Alcorn v. Chicago & A. R. Co.

Decision Date22 December 1891
Citation108 Mo. 81,18 S.W. 188
CourtMissouri Supreme Court
PartiesALCORN v. CHICAGO & A. R. CO.

1. In an action against a railway company for personal injuries to a switchman, while uncoupling moving cars, caused by his foot being caught between switch-rails at a place where the block between them was worn away by use, testimony that, within 24 hours after the accident, the defective block was replaced by a new one, is inadmissible to originate an inference or implied admission of negligence, and its admission is ground for reversal of a judgment for plaintiff. BRACE and BLACK, JJ., dissenting, on the ground that the error was not prejudicial.

2. A general objection to such testimony as "incompetent, irrelevant, and immaterial" is sufficient to exclude it where, upon the pleadings and the other evidence in the case, it is wholly inadmissible and misleading.

3. In such action a rule of the defendant company forbidding employes from getting between cars while in motion to uncouple them, is admissible in evidence, although not pleaded by the company, under Rev. St. 1889, § 2055, providing that only substantive facts shall be pleaded, and section 2060, that evidence need not be stated in a pleading.

========================

■ **PROBLEMS AND TASKS**
**1)** Transcribe from the case summary everything from "Decision Date22 December" down to "inadmissible and misleading.".
**2)** What words make up the general objection to the testimony in the case summary? List every one.
**3)** Say whether each statement agrees with the case summary, and quote the words that decide it.
(a) The worn block was replaced within a day of the accident.
(b) The company's rule could be admitted only if the company had pleaded it.
(c) Brace and Black dissented because they found the error harmful.

========================

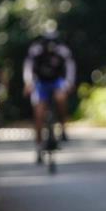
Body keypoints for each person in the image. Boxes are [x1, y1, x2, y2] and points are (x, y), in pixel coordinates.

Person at [23, 29, 75, 162]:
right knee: (39, 113)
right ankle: (39, 145)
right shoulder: (36, 51)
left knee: (61, 98)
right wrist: (28, 82)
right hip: (40, 83)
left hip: (57, 81)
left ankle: (63, 128)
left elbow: (70, 67)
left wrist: (69, 83)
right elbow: (28, 67)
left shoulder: (63, 51)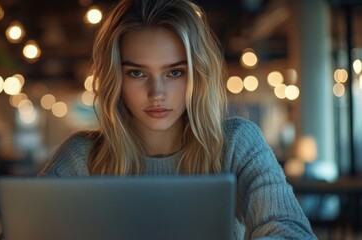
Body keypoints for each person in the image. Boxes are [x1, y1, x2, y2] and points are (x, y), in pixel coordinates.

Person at [39, 0, 317, 239]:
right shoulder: (82, 157)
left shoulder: (236, 143)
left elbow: (287, 227)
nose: (156, 94)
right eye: (137, 73)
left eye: (174, 72)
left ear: (197, 74)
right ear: (116, 79)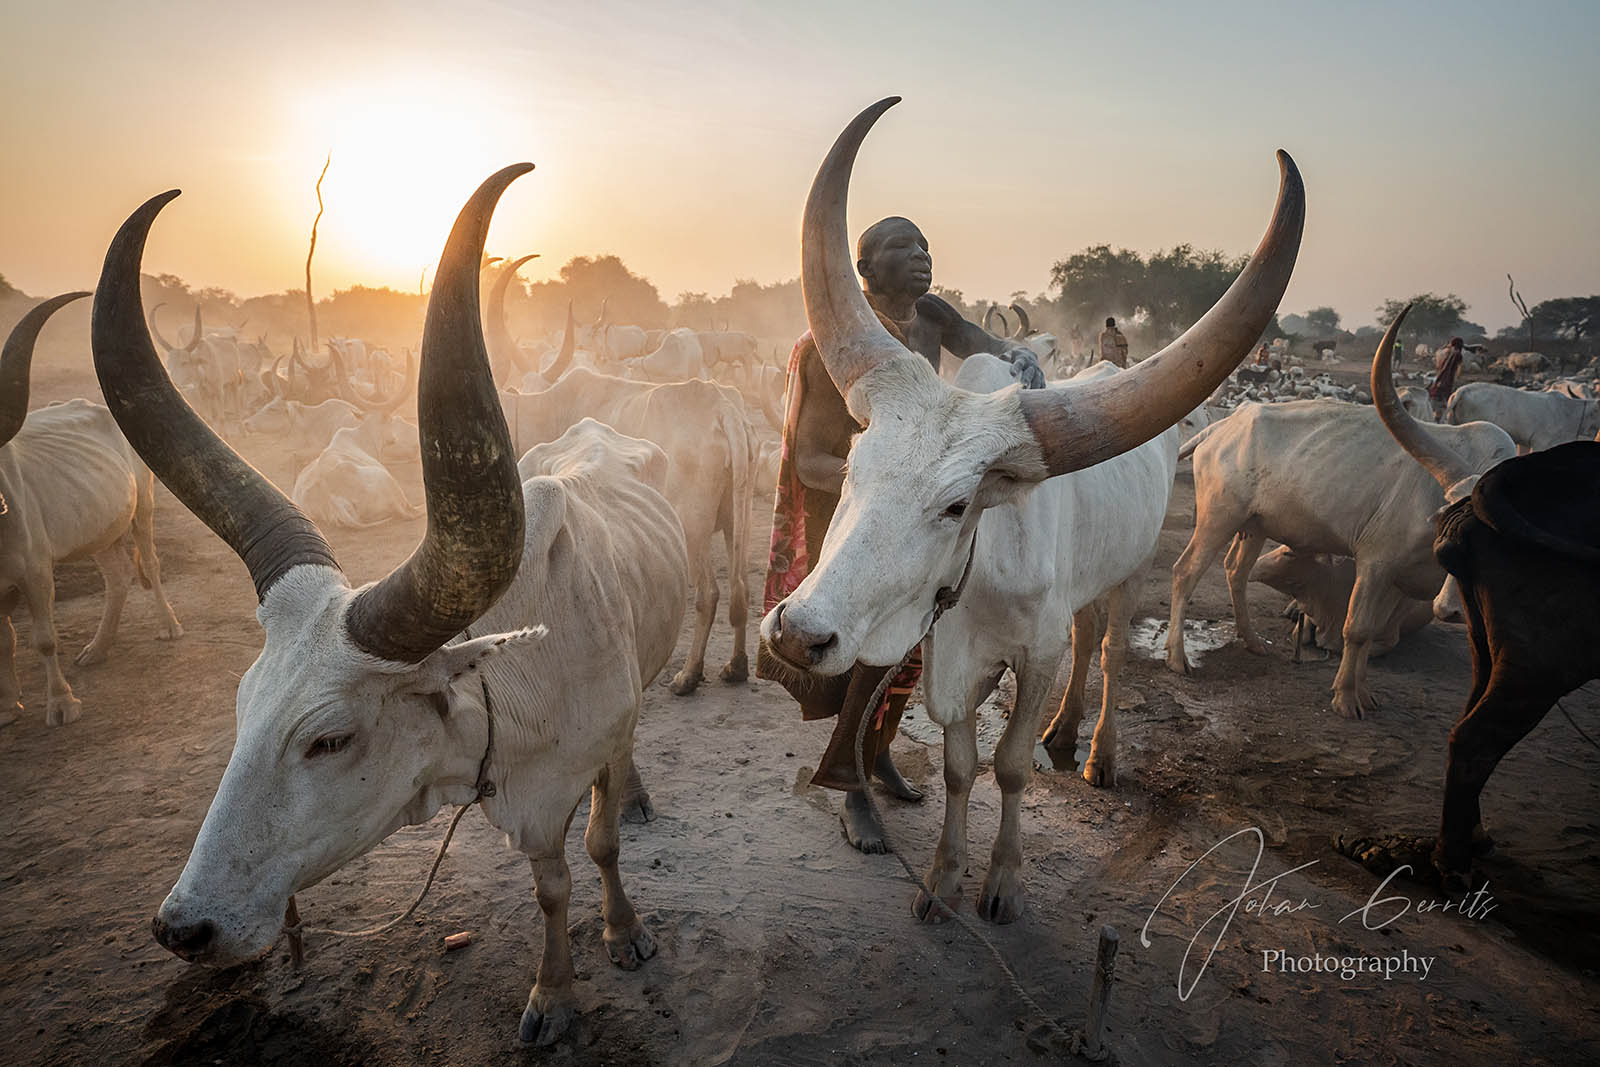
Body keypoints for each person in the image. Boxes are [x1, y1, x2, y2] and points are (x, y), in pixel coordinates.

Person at [757, 215, 1043, 853]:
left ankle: (876, 755)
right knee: (863, 658)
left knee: (907, 651)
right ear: (864, 271)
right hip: (853, 516)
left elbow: (976, 341)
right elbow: (809, 461)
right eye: (898, 248)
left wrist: (1017, 357)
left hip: (912, 519)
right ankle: (851, 785)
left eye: (923, 246)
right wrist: (889, 485)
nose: (919, 256)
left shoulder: (932, 319)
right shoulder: (837, 348)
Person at [1428, 336, 1465, 418]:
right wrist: (1457, 378)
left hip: (1442, 378)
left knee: (1438, 396)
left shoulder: (1451, 354)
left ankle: (1436, 414)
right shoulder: (1458, 355)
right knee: (1445, 398)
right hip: (1448, 380)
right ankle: (1441, 415)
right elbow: (1459, 369)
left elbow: (1443, 367)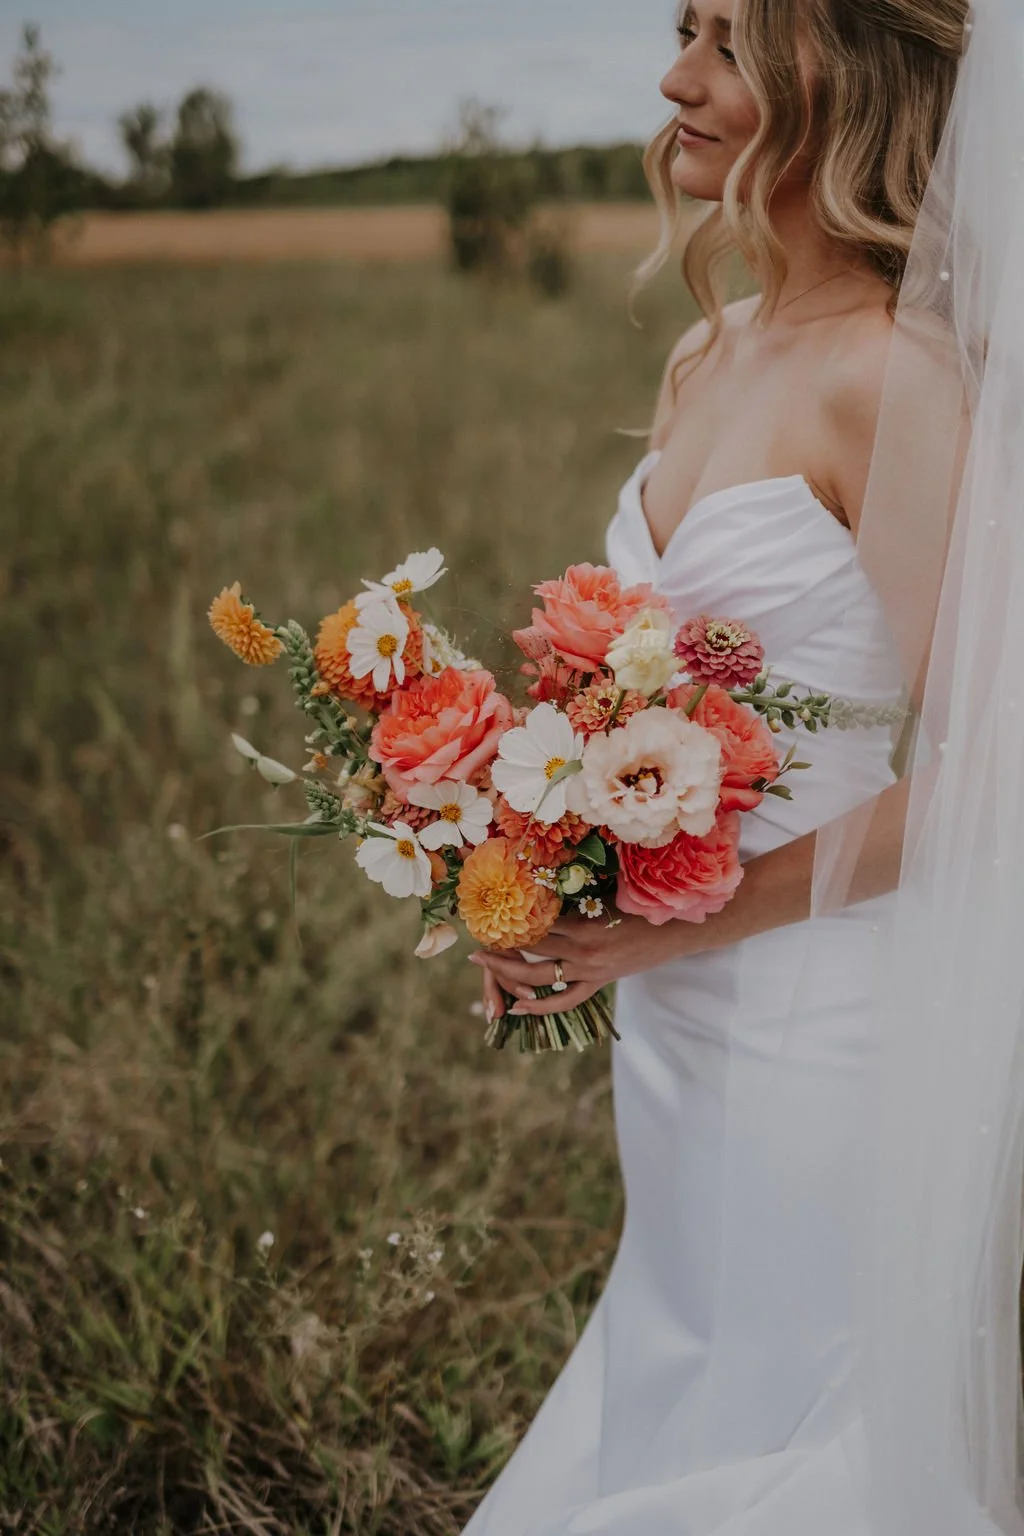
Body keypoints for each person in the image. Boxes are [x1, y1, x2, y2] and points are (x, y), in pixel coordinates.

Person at [464, 0, 1024, 1532]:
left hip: (823, 1026)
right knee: (685, 1362)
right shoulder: (707, 352)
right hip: (680, 1023)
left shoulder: (897, 382)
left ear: (834, 72)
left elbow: (998, 779)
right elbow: (620, 698)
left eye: (724, 41)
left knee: (795, 1417)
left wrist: (694, 917)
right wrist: (536, 870)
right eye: (685, 29)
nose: (675, 81)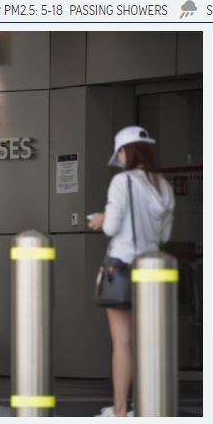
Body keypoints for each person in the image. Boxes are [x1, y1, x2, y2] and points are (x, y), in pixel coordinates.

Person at [87, 126, 175, 417]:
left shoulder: (122, 181)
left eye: (121, 153)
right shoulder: (163, 186)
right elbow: (164, 236)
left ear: (126, 151)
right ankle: (150, 405)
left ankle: (121, 410)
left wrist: (102, 219)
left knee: (123, 342)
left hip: (122, 265)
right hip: (153, 270)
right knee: (149, 340)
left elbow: (112, 227)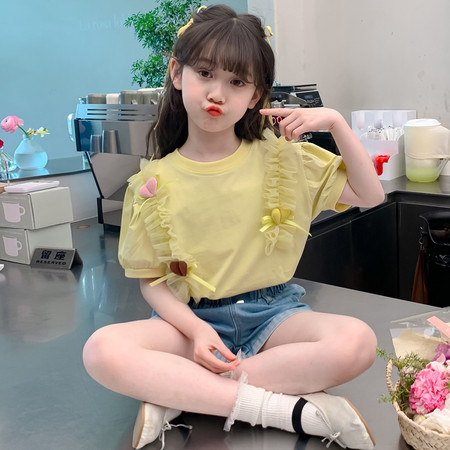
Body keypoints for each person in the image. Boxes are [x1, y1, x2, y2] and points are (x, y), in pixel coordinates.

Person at [83, 5, 385, 450]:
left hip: (274, 316)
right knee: (101, 350)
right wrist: (197, 331)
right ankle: (290, 411)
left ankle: (181, 393)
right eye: (205, 73)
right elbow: (152, 282)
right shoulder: (152, 182)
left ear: (256, 95)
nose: (217, 93)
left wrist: (337, 123)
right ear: (177, 73)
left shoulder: (283, 158)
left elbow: (370, 194)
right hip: (191, 322)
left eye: (237, 82)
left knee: (357, 341)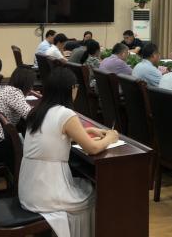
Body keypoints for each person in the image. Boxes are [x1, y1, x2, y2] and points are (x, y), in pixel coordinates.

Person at [19, 68, 119, 237]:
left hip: (29, 187)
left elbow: (53, 136)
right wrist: (110, 137)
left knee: (83, 184)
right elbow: (92, 148)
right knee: (92, 194)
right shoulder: (65, 113)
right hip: (47, 190)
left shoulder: (38, 111)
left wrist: (89, 131)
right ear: (71, 88)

========================

■ **RESPONSES TO THE TASKS**
**1)**
Decision Date22 December 1891
Citation108 Mo. 81,18 S.W. 188
CourtMissouri Supreme Court
PartiesALCORN v. CHICAGO & A. R. CO.

1. In an action against a railway company for personal injuries to a switchman, while uncoupling moving cars, caused by his foot being caught between switch-rails at a place where the block between them was worn away by use, testimony that, within 24 hours after the accident, the defective block was replaced by a new one, is inadmissible to originate an inference or implied admission of negligence, and its admission is ground for reversal of a judgment for plaintiff. BRACE and BLACK, JJ., dissenting, on the ground that the error was not prejudicial.

2. A general objection to such testimony as "incompetent, irrelevant, and immaterial" is sufficient to exclude it where, upon the pleadings and the other evidence in the case, it is wholly inadmissible and misleading.

**2)**
incompetent
irrelevant
immaterial

**3)**
(a) Yes: "within 24 hours after the accident, the defective block was replaced by a new one"
(b) No: "is admissible in evidence, although not pleaded by the company"
(c) No: "dissenting, on the ground that the error was not prejudicial"